### Short task 1:
Please turn the herbarium specimen entries below into a Markdown table with the columns "Row" and "Line," giving each non-blank line its own numbered row. Leave the pictures out.

### Text provided:
<<<<
I believe uWSGI has some really good load balancing features too, but I
haven't used them in too much depth yet (despite being an avid user of
uWSGI for 2-3 years!)

Hope this helps

Cal

On Tue, Oct 30, 2012 at 8:14 AM, Kurtis Mullins wrote:

> The easiest thing I've found to use is simply uWSGI with Nginx. It's easy
> to just create new Django servers on the fly. You simply include the IPs in
> a list and it will use various algorithms (optional) to distribute the
> requests appropriately.
>
> As a lot of applications are IO bound, you could also use a distributed
> database system to help with your scalability. I don't have much experience
> in that area, though.
>
> This still leaves a point of failure: Nginx (or whatever load balancer or
> reverse proxy you use). Maybe someone else here will know more about load
> balancing Nginx itself ... that might require specialized hardware. I know
> a lot of cloud services offer load balancers (e.g. rackspace) so you could
> possibly use that with multiple nginx servers and further multiple django
> servers.
>
>
> On Tue, Oct 30, 2012 at 3:42 AM, Isaac XXX  wrote:
>
>> Hi there,
>>
>> maybe you're right, but I'm not really worried about RAM footprint, or
>> resources consumption. I'm concerned now on architecture, setting a right
>> scalable system, and a right cluster of systems, without lacks of
>> communications between them.
>>
>> Underlaying technologies can be easily replaced (say apache-mod_wsgi for
>> gunicorn or uwsgi), and some performance improvements can be made, but this
>> is not what I'm looking for. I'm looking for the tools to generate a robust
>> system, balancing requests through several systems, and allowing increase
>> the size of this system (adding more servers) without trouble.
>>>>
### Short task 2:
Copy the passage of the load balancing discussion above, from "I believe uWSGI" up to and including "for 2-3 years!)".

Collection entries
<<<<
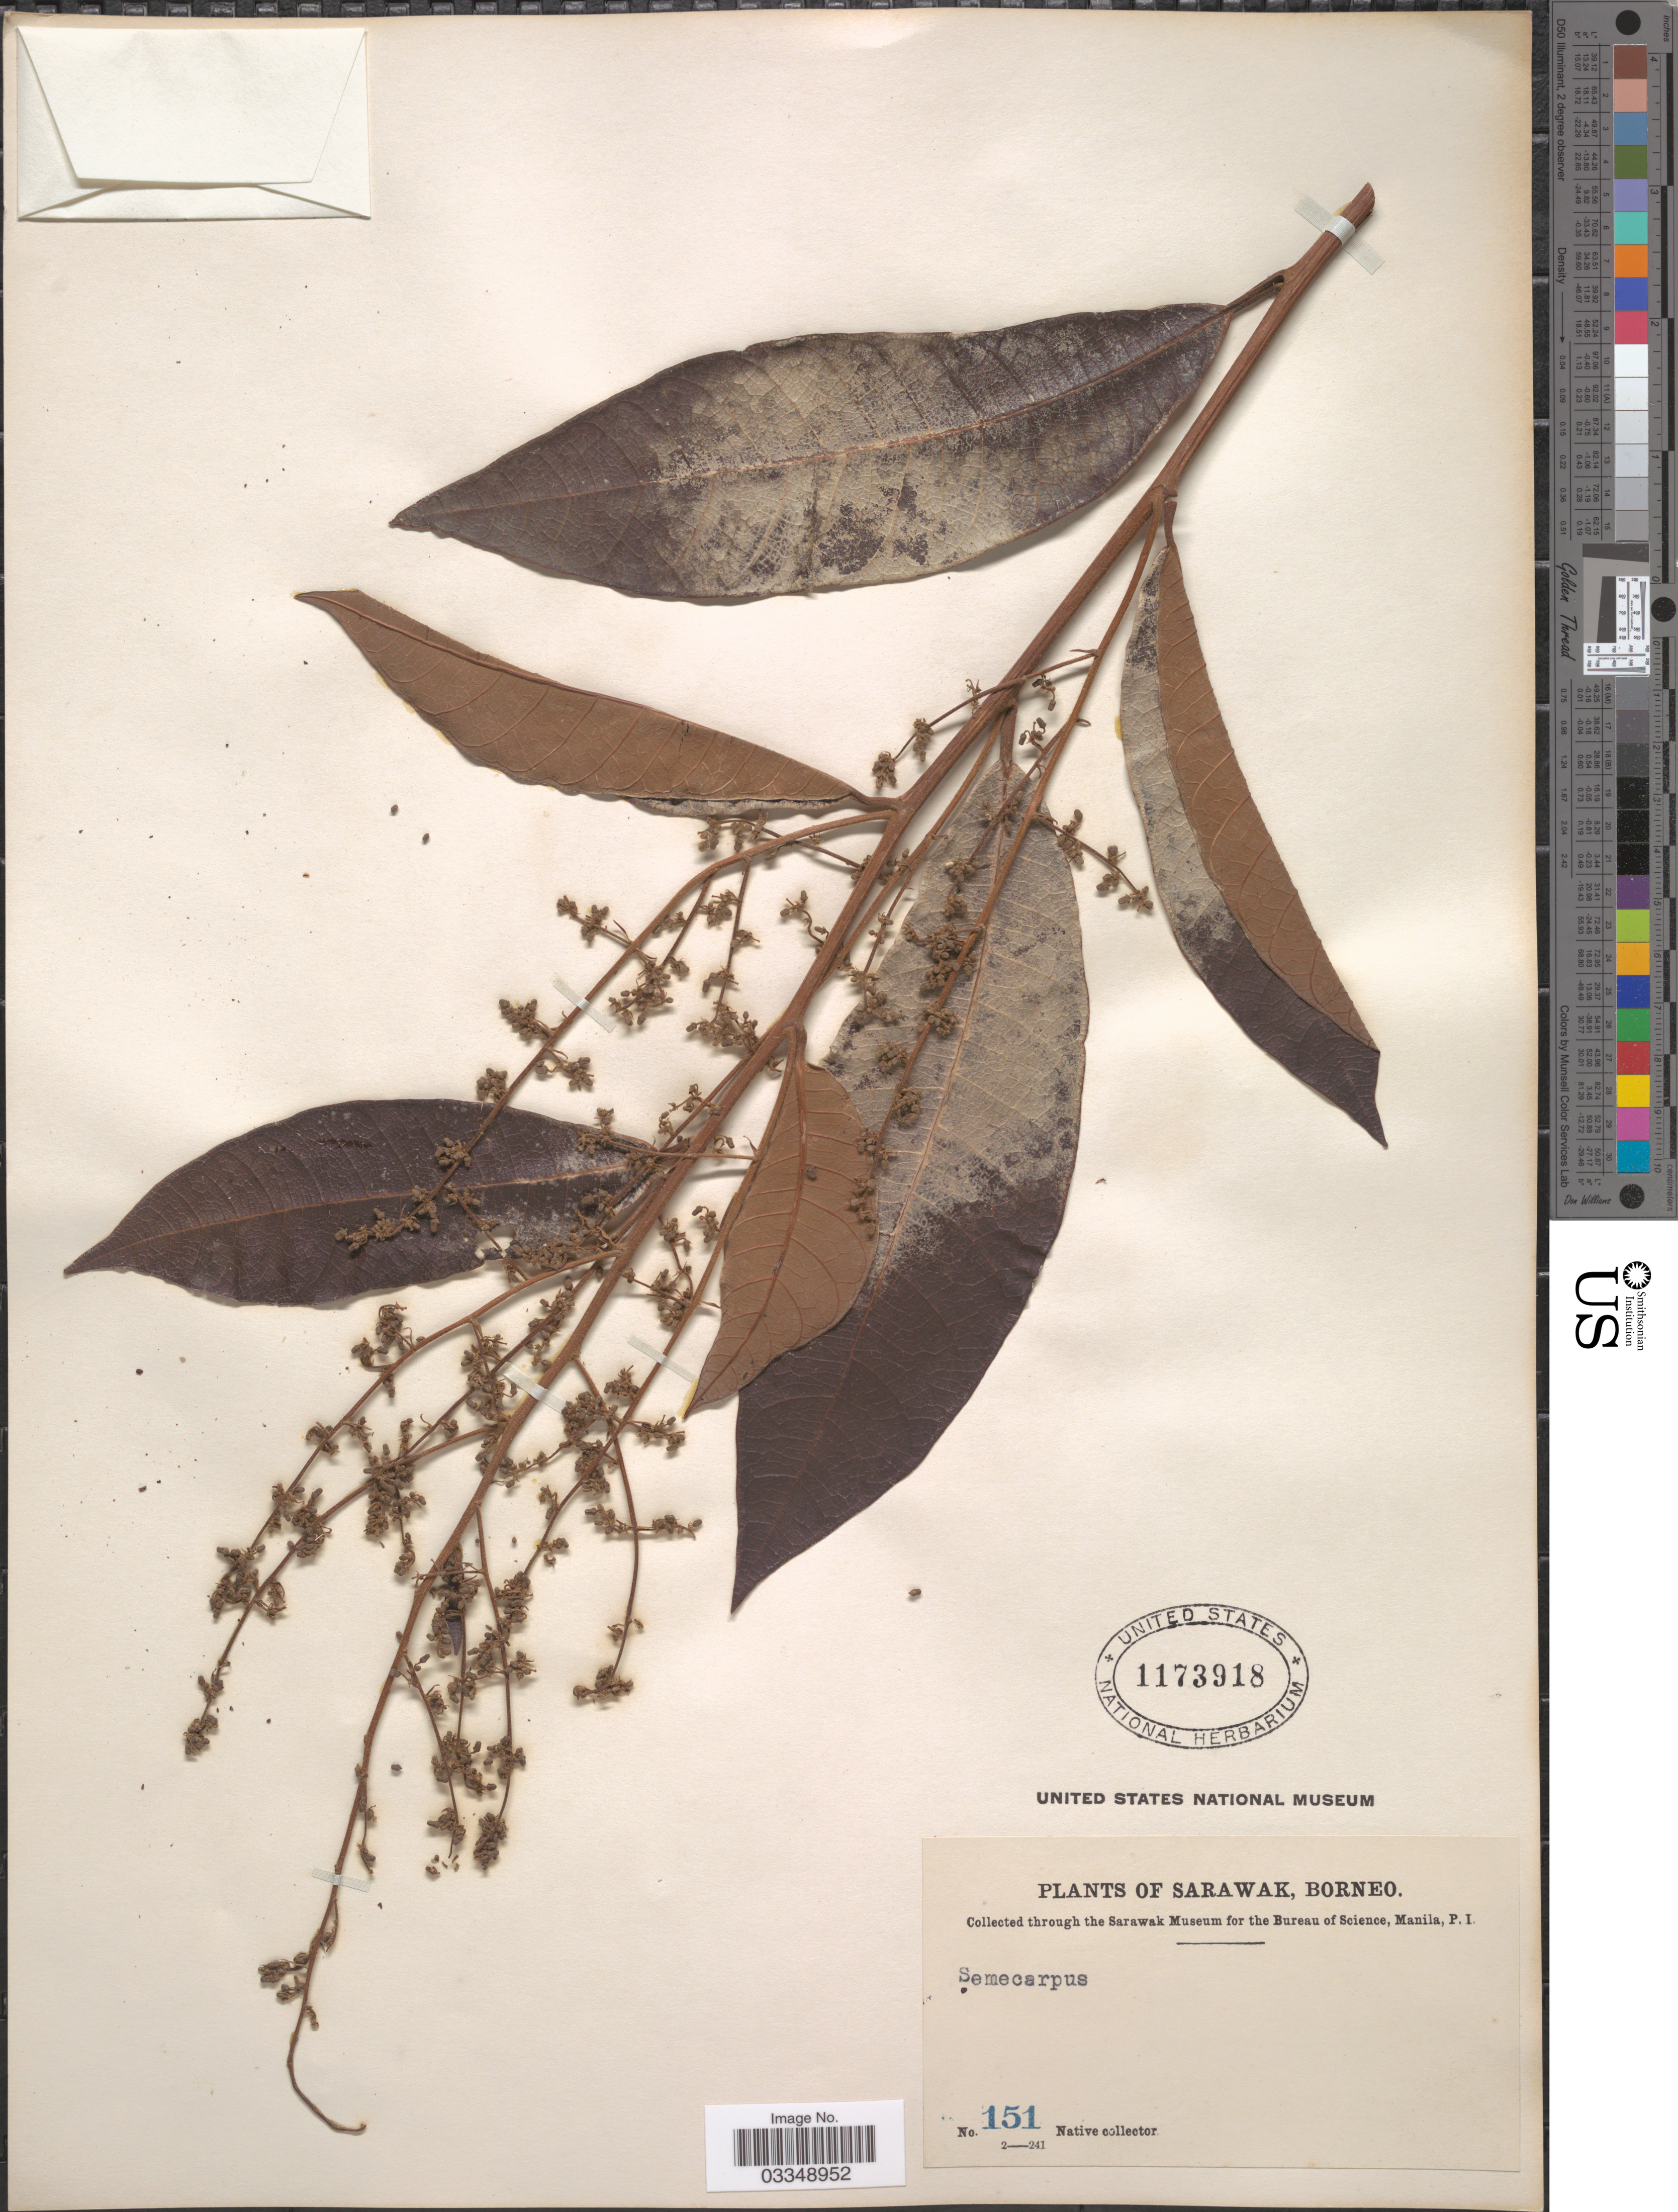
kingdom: Plantae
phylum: Tracheophyta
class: Magnoliopsida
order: Sapindales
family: Anacardiaceae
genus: Semecarpus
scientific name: Semecarpus sp.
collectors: Native collector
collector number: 151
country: Malaysia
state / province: Sarawak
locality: Borneo.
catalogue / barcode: US 1173918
>>>>
### Finished answer 1:
| Row | Line |
|---|---|
| 1 | kingdom: Plantae |
| 2 | phylum: Tracheophyta |
| 3 | class: Magnoliopsida |
| 4 | order: Sapindales |
| 5 | family: Anacardiaceae |
| 6 | genus: Semecarpus |
| 7 | scientific name: Semecarpus sp. |
| 8 | collectors: Native collector |
| 9 | collector number: 151 |
| 10 | country: Malaysia |
| 11 | state / province: Sarawak |
| 12 | locality: Borneo. |
| 13 | catalogue / barcode: US 1173918 |

### Finished answer 2:
I believe uWSGI has some really good load balancing features too, but I
haven't used them in too much depth yet (despite being an avid user of
uWSGI for 2-3 years!)